As a child looking up to adults, I recall how kindness was consistently taught within the family, at church, and even in school.
Always be kind.
It sounds simple, almost banal.
But somewhere in my early thirties, I encountered people who shattered this simple worldview. They were charming, generous with compliments, always ready to listen. Until I realized they were collecting other people’s vulnerabilities like trading cards, using their own words against them later. That’s when adulthood taught me that there are people who learned to use kindness as a tool, mostly to take advantage of others.
Just thinking about it, I cannot help but wonder how people use something that’s meant for good for something that isn’t.

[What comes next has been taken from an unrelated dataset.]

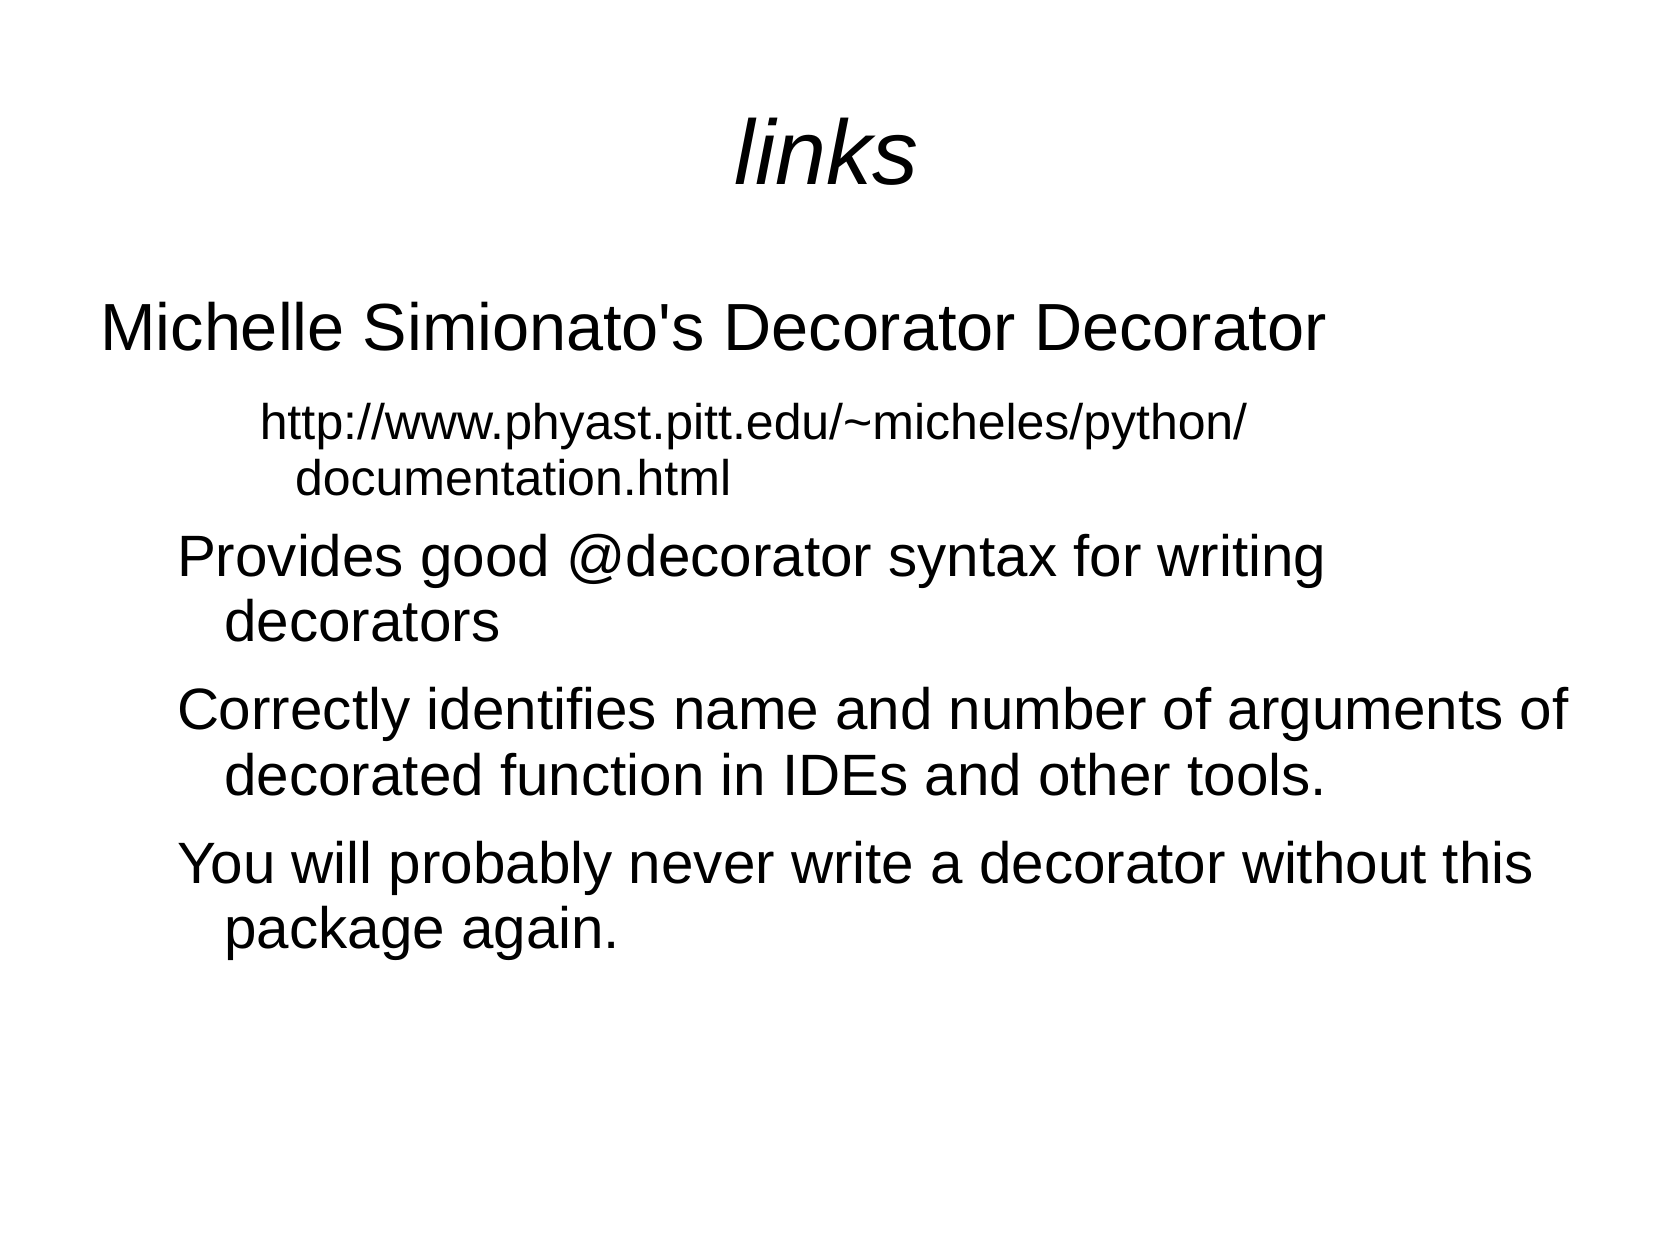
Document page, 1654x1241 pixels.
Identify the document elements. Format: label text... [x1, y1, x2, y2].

title links [82, 56, 1571, 250]
list Michelle Simionato's Decorator Decorator http://www.phyast.pitt.edu/~micheles/python/documentation.html Provides good @decorator syntax for writing decorators Correctly identifies name and number of arguments of decorated function in IDEs and other tools. You will probably never write a decorator without this package again. [82, 290, 1571, 1152]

What is kindness? A quick search would show you something like this:
kindness | ˈkīn(d)nəs |
noun
the quality of being friendly, generous, and considerate
I learned the hard way that not all friendly and generous people truly mean what they say and do. Now, I have learned to watch for specific patterns. Sometimes, manipulators use kindness to hide their real, and often insidious intentions such as:
- Controlling the narrative: People who seek to influence others in an unscrupulous way may employ charm and apparent empathy as tools to gather information and then create conflict. They initially show you kindness to build trust and then mainly to extract useful information. It’s challenging to identify manipulators in your circle, especially when you are under their grace.
- Keeping others from comparing notes about their inconsistent stories. They would act as helpful mediator to hide their true intentions and deliberately create tension between others while appearing innocent.
The child in me mourned how cruel human relationships can be, especially after encountering people who lack genuine self-awareness about the impact of their behavior on others.
But the adult I have become has learned that false kindness from people shouldn’t deter me from pursuing genuine kindness. It only means that I need to choose kindness more, protect it more fiercely, and offer it with the intention of edifying others and not harming them. The lesson wasn’t to stop being kind to others—it was to stop being naive.